→ **Collected material**:
Segment Open

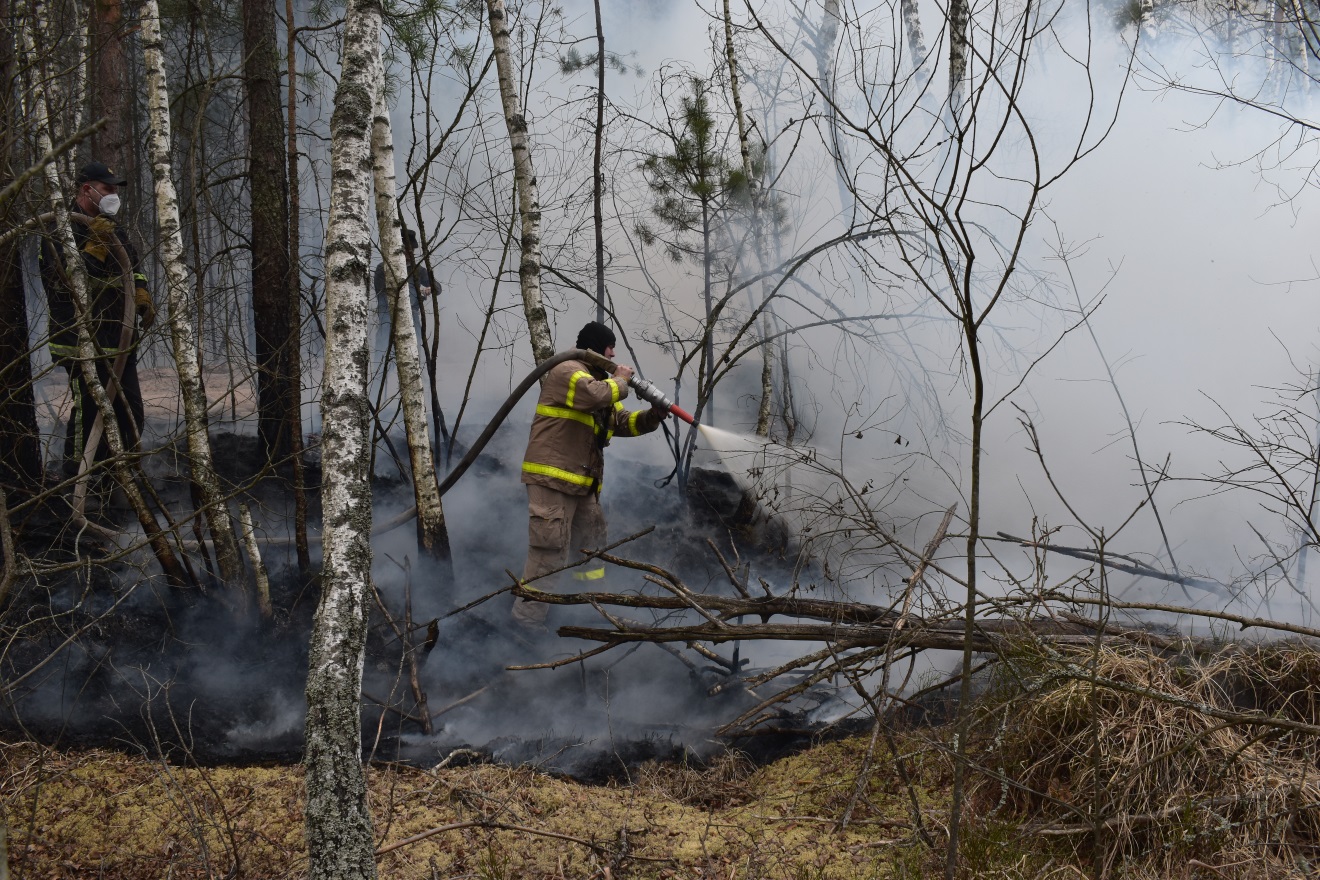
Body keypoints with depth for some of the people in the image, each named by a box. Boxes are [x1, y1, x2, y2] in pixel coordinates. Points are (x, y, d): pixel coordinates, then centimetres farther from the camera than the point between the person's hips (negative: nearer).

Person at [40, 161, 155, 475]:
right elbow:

Segment Closed

→ **Problem statement**: In the answer, the data should reappear exactly, with no pictures.

→ **Task response**:
Body keypoints with depth for some of the people in the image, each named by a box. Boxes are [x1, y1, x2, y2] in pixel coordinates. Points are (x, y, d): pixel coordinates, then centimetres farther from the camera than the point between the person's hips (negative: nearer).

Person at [40, 161, 155, 475]:
right elbow:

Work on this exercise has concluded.